The granddaughter of MP Perchuhi Barseghyan has been elected the new mayor of Strasbourg
French-Armenian Zhanna Barseghyan has been elected mayor of Strasbourg, the Armenian National Committee of Europe reports. With 42.5% of the vote, the French Green Party candidate is leading.
Zhanna Barseghyan is 40 years old. She is leading the list of France’s “Europe, Ecology, Greens” party in the elections.
As a candidate of the Green Party, Barseghyan considers the struggle against climate and inequality to be her primary task.
Zhannan Barseghyan is the granddaughter of Perchuhi Barseghyan, one of the first three women elected to the RA Parliament during the First Republic of Armenia in 1918.
Perchuhi Partizpanyan-Barseghyan (1886-1940)
Member of the Parliament of the First Republic (1919-1920), public figure, pedagogue, writer.
Perchuhi Partizpanyan was born in 1886 in Edirne. She graduated from high school in the Philpe (now Plovdiv). At the age of 16, she met her future husband, revolutionary Sargis Barseghyan, on whose advice she formed a girls’ club with the aim of spreading enlightenment and revolutionary ideas. She went to Geneva to study literature and pedagogy. She created under the pseudonym “Etna”. Partizpanyan’s stories are summarized in the “Storm End” collection.
After graduating, she taught in Kerasun, Van. In 1909 he married Sargis Barseghyan, and in 1915 Sargis, who ran the affairs of the ARF Dashnaktsutyun bureau in Constantinople, was arrested and martyred along with hundreds of Armenian intellectuals.
Perchuhi dedicated her future life to her child and to serving people. She moved to Bulgaria, then to Tbilissi (Georgia), and after the proclamation of the First Republic of Armenia, she returned to Yerevan and was elected a Member of Parliament of the First Republic of Armenia. Included in the American Board of Trustees.
After the fall of the First Republic, she left for Bulgaria, then moved to France, where she headed the Nansen office and continued her literary activities. Perchuhi Partizpanyan died in 1940 after a long illness.
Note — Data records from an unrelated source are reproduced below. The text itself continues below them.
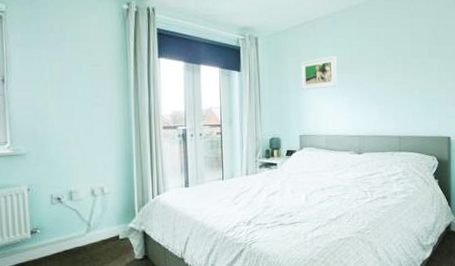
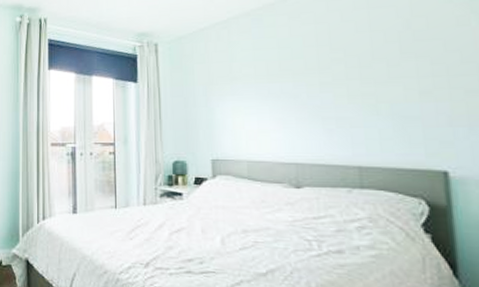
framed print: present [301,56,337,90] -> none [212,61,262,103]

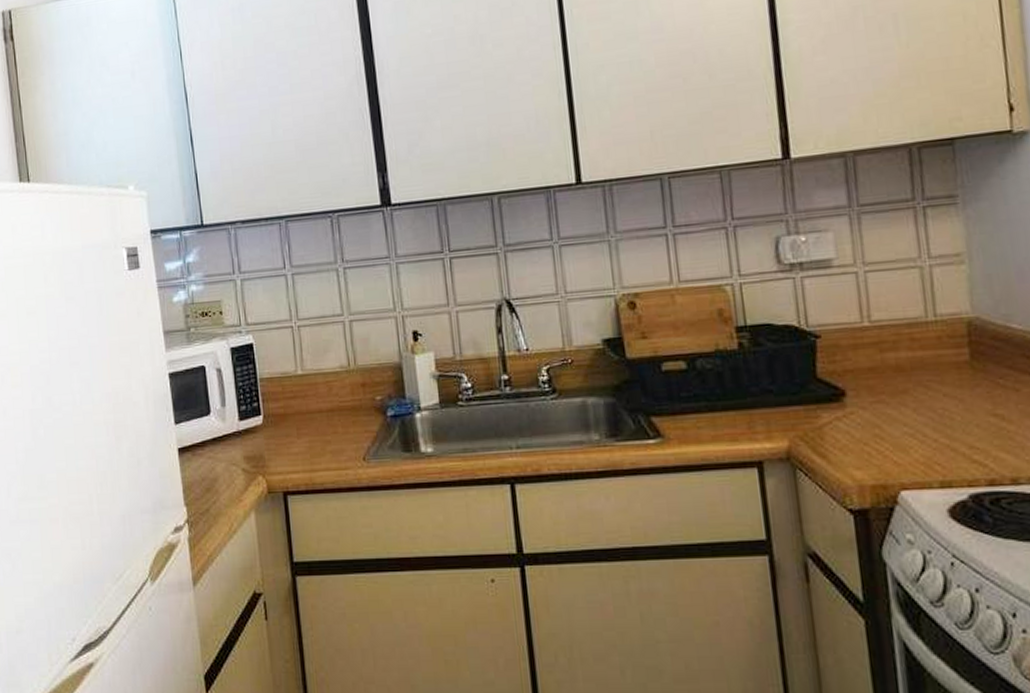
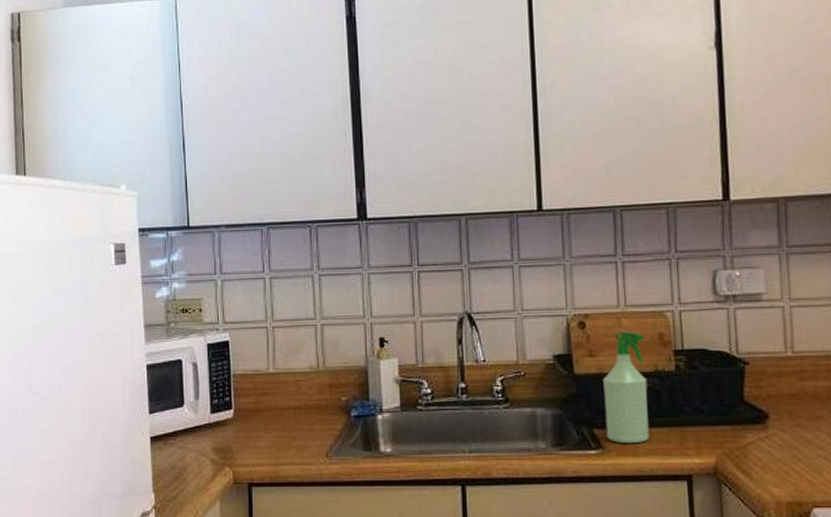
spray bottle: none [658,309,713,431] -> present [603,331,649,444]

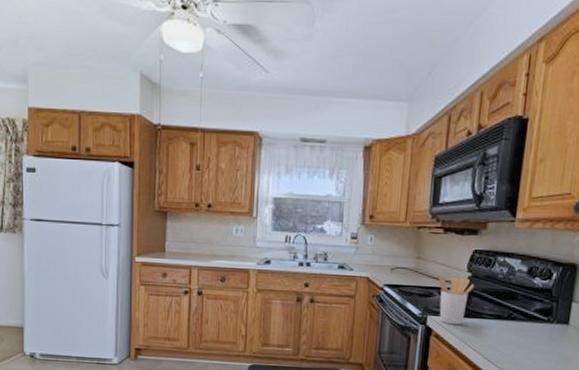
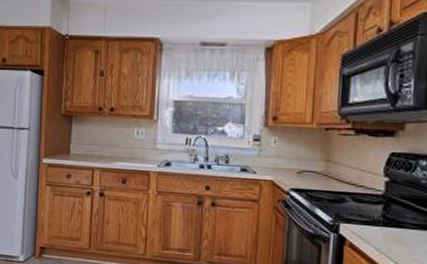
utensil holder: present [439,275,475,325] -> none [352,179,394,235]

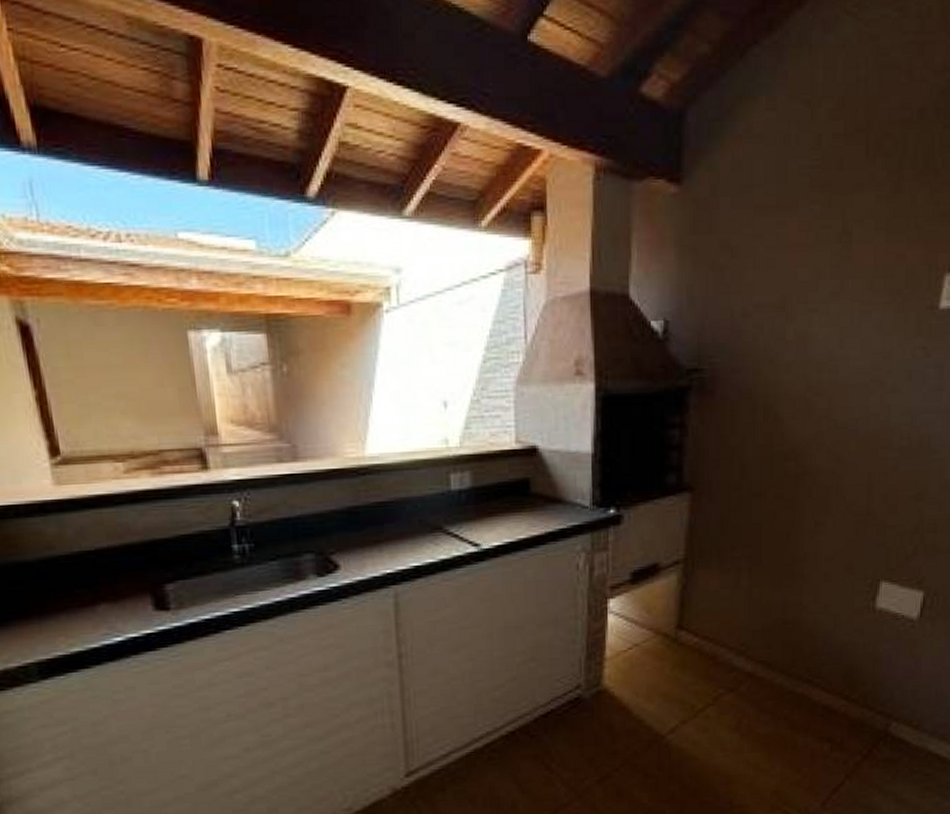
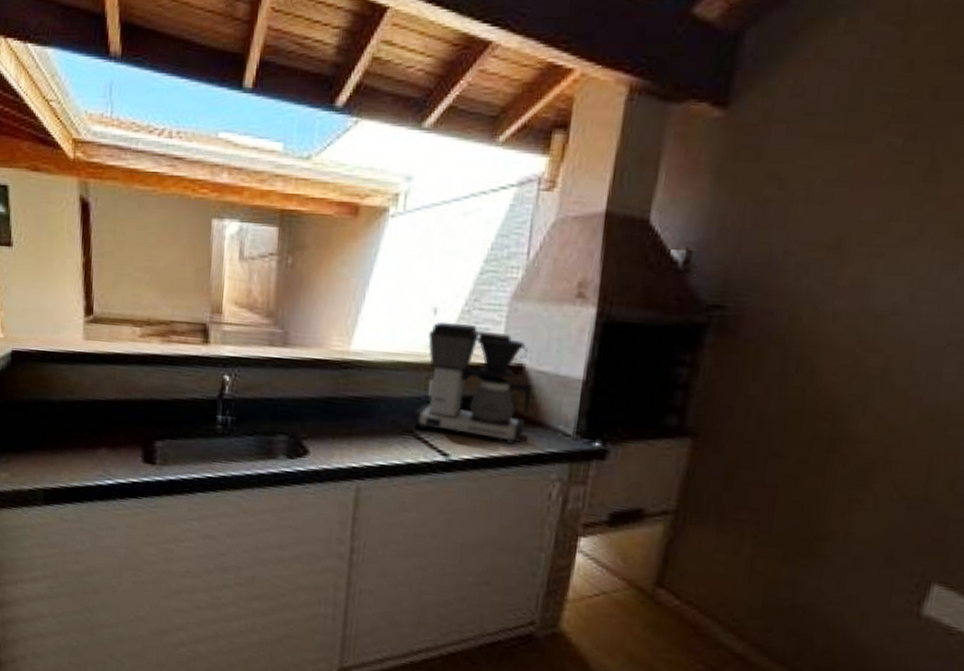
coffee maker: none [438,413,547,525] -> present [411,321,531,445]

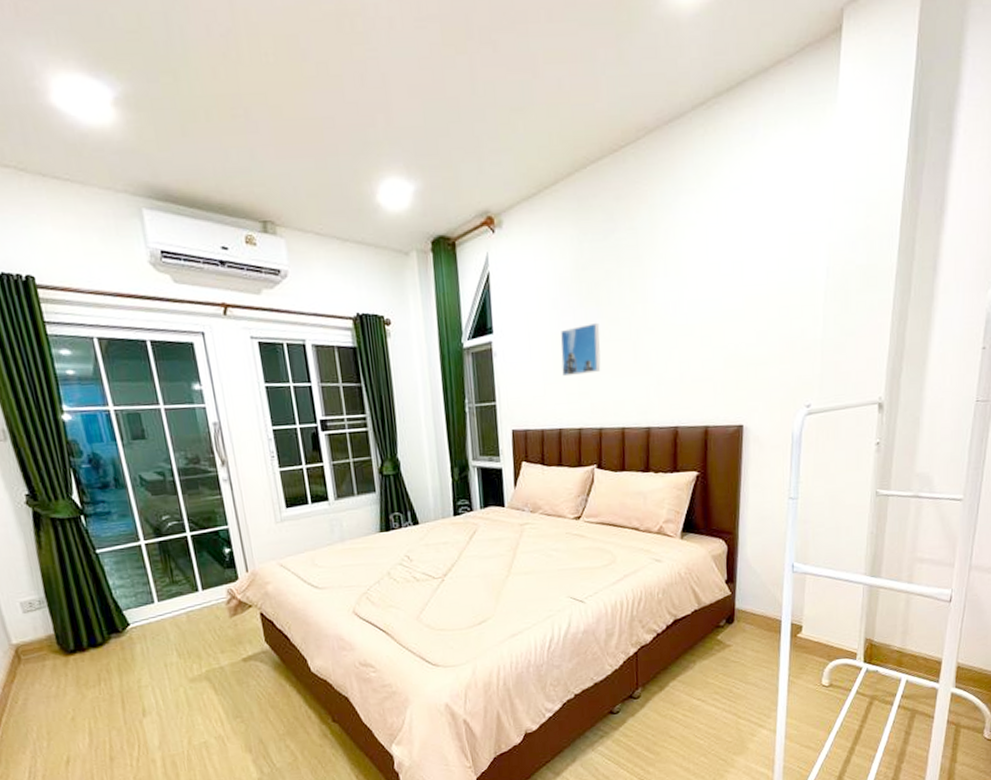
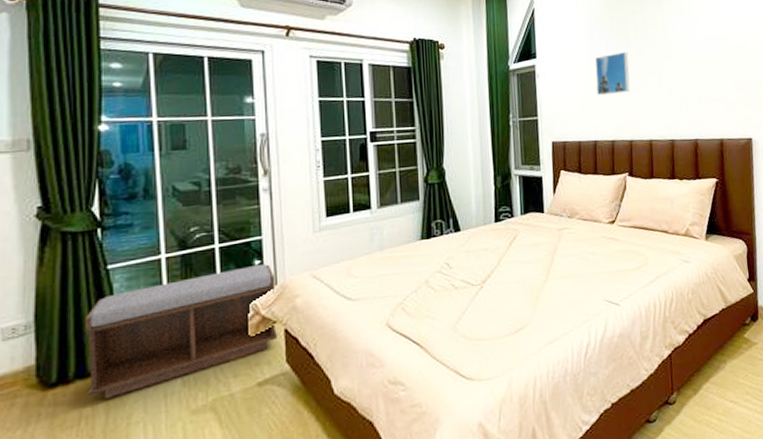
bench: none [86,551,254,666] -> present [84,263,277,400]

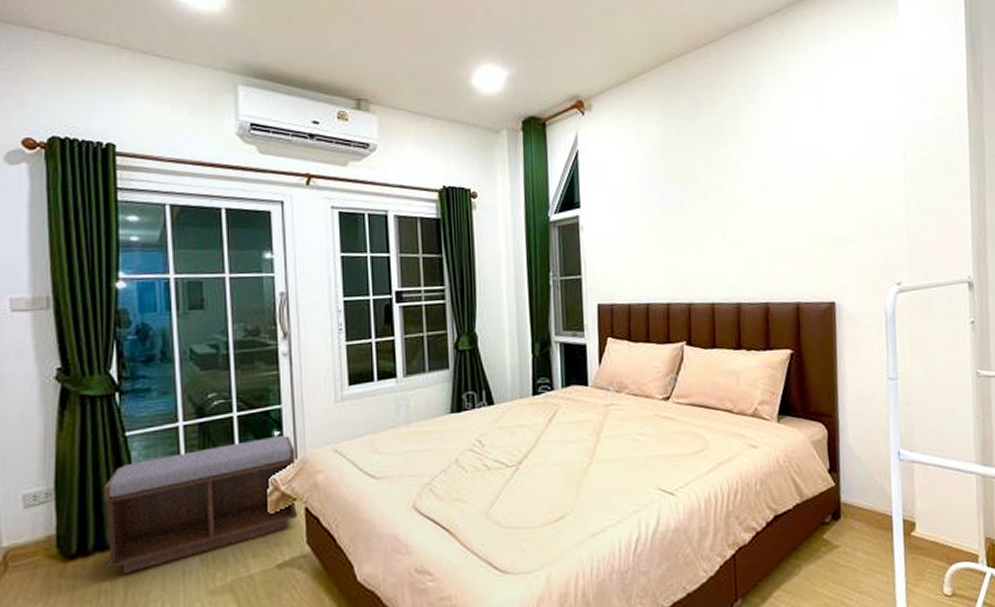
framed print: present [595,51,630,96] -> none [648,199,689,251]

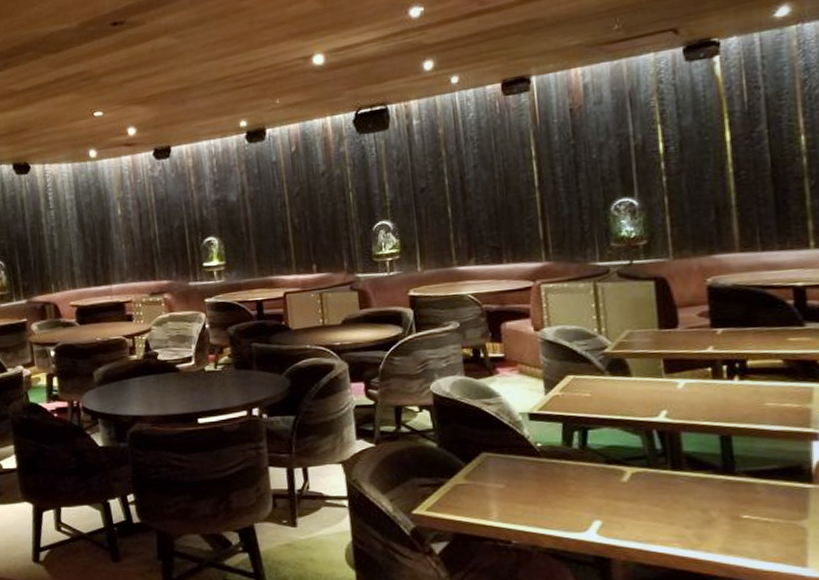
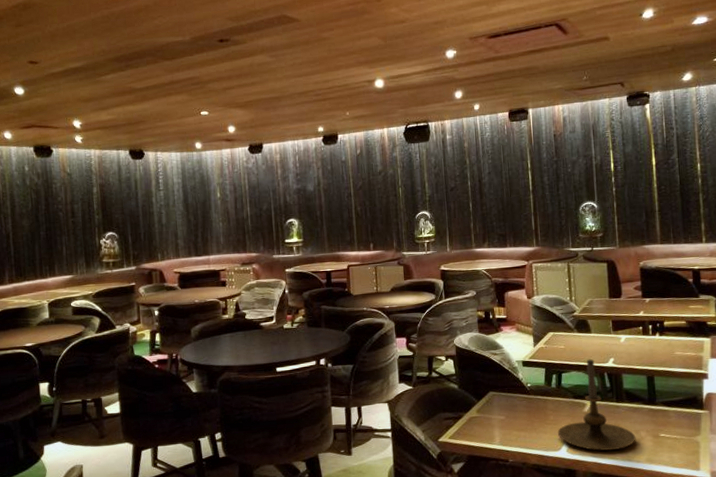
candle holder: none [582,411,704,535] -> present [557,359,636,451]

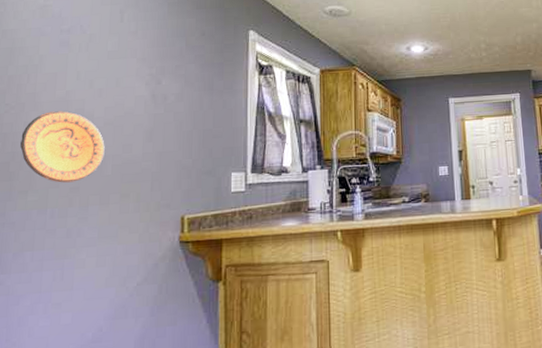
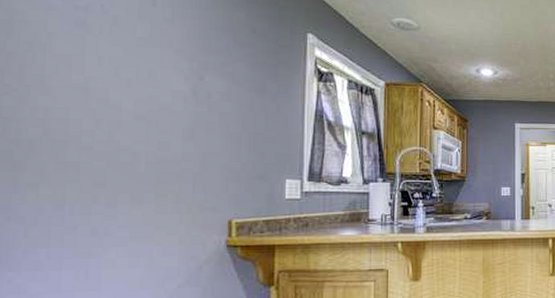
decorative plate: present [20,111,105,183] -> none [27,98,136,178]

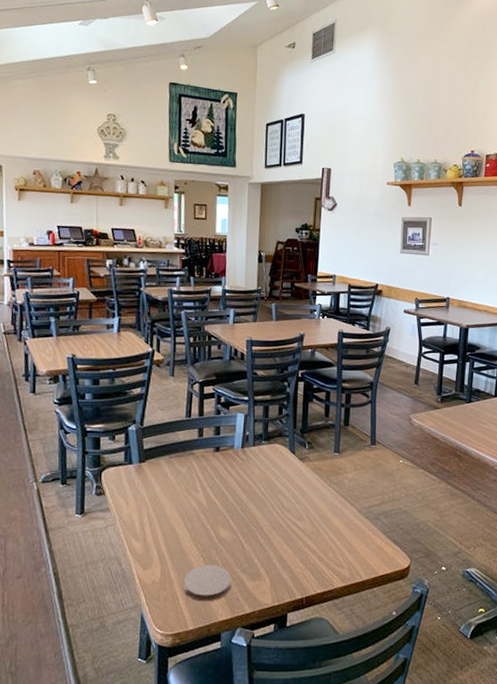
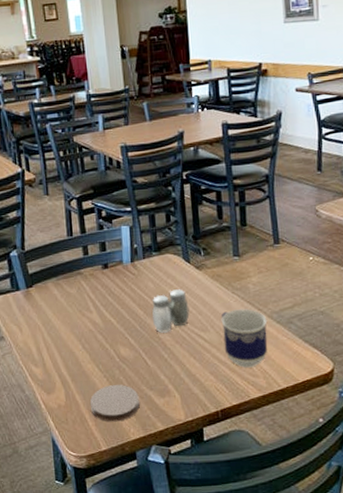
salt and pepper shaker: none [254,478,289,518] -> present [151,289,190,333]
cup: none [316,502,357,558] -> present [221,309,268,368]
Her book “Enraged days”, published in Boston’s Homeland journal in 1938-39, in which she completed the memories of life in Constantinople and the Genocide, was particularly highly assessed by literary critics. The book was later republished in French in 2004, translated by the author’s son, with the help of his grandchildren and then, on the 100th anniversary of the Armenian Genocide, it was put on the table of the Armenian reader by the efforts of national figure, writer Hakob Palyan: “”This is a great encyclopedia with which you can live the horror of those days, the courage of Armenian women. She was able to create the world of the real and the unreal, weaving all this together according to the sacred laws of art.”